* **Page**
* * * *
If it ended there, I wouldn’t even be talking about this days later. Those would have remained extra quotes in the digital recorder.

Even the best of defensemen foul up, and Subban probably should have sent the puck into the corner. But in most cases, the coach doesn’t go out to the arena’s loading dock and throw his star defenseman under the team bus. That’s essentially what Canadiens coach Michel Therrien did, and the furor in Montreal hadn’t died down as the weekend began.

“The team worked hard,” Therrien said in the post-game scrum outside the visiting dressing room. “We deserved a better result. It’s too bad an individual mistake cost us the game late in the game. … (Subban) could have made a better decision at the blue line. He put himself in a tough position. We play as a team. When we don’t, we could be in trouble, and this is what happened.”

Subban told reporters, “If I do that play all over again and don’t lose an edge, I probably take it down the wall and create something.”

Over the next few days, Therrien and Subban said there was no rift between them. Therrien said he was simply being truthful and that he would have said it about any player who made a costly mistake.
* * * *
* **Supplied information**

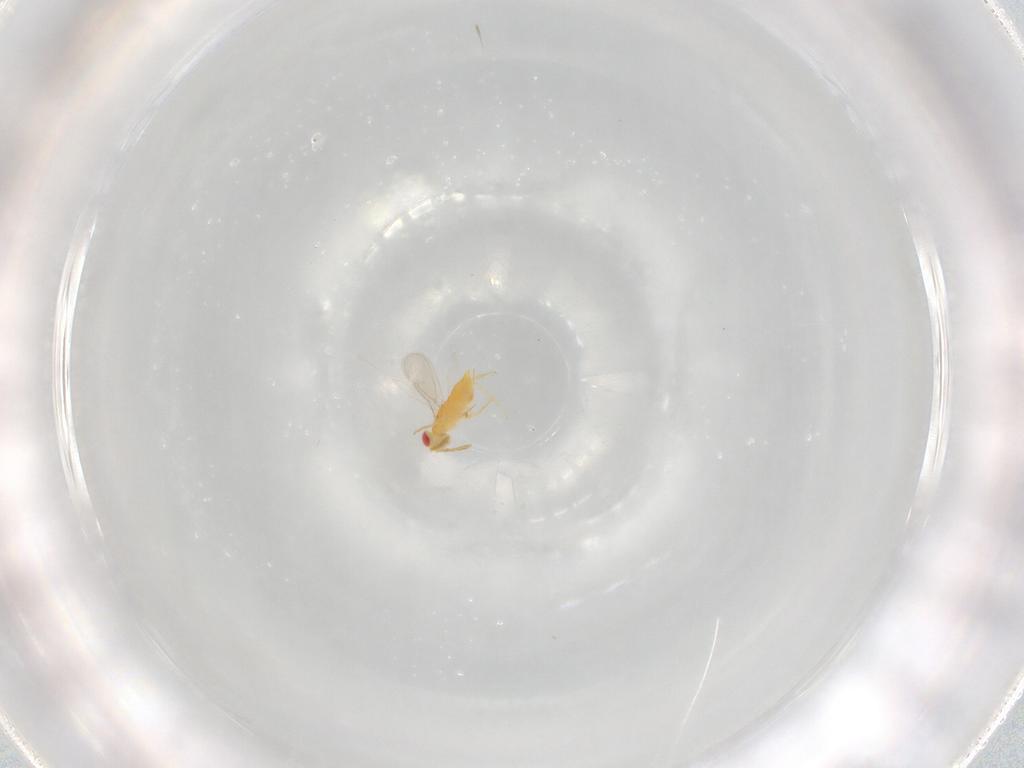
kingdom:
* * * *
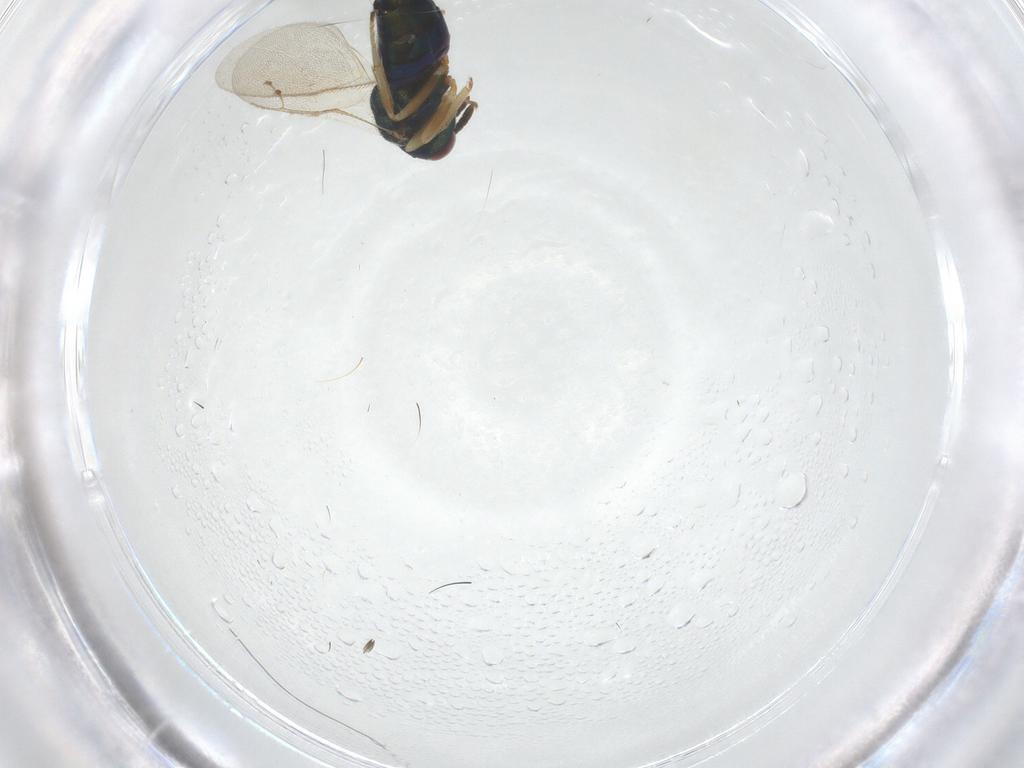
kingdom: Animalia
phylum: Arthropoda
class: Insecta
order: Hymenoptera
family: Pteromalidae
* * * *
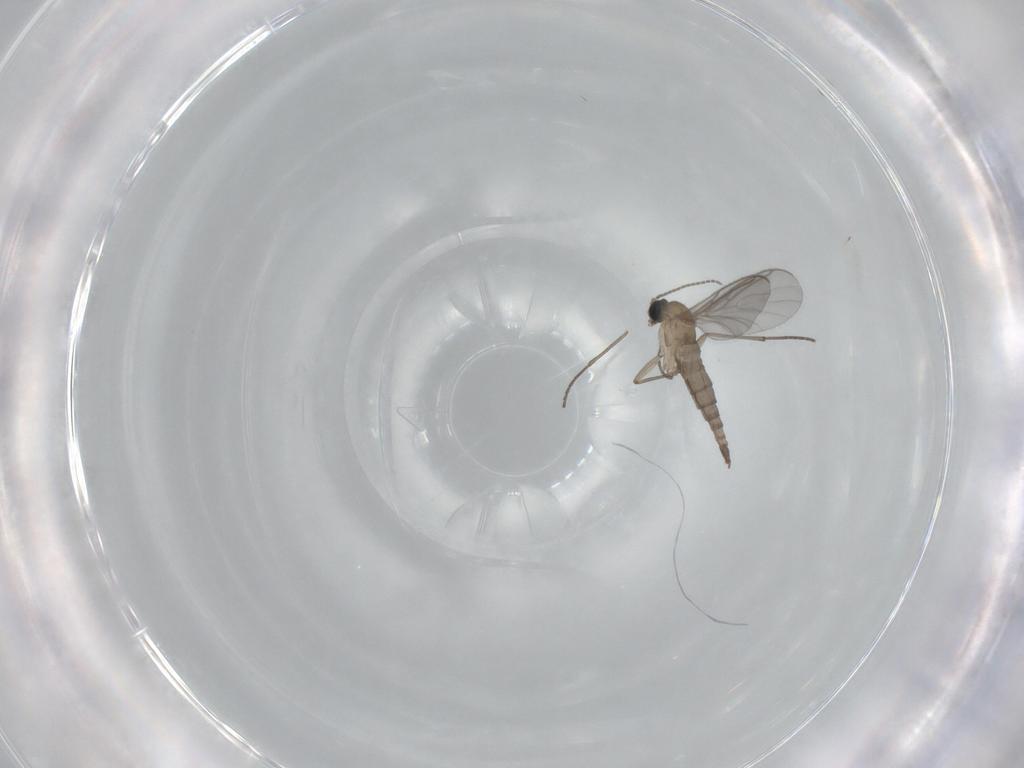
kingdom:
* * * *
* **Task goal**
In the article about Subban and Therrien, where did Therrien speak in the post-game scrum? Answer using only the article about Subban and Therrien, not the items.

* **Solved exercise**
Outside the visiting dressing room.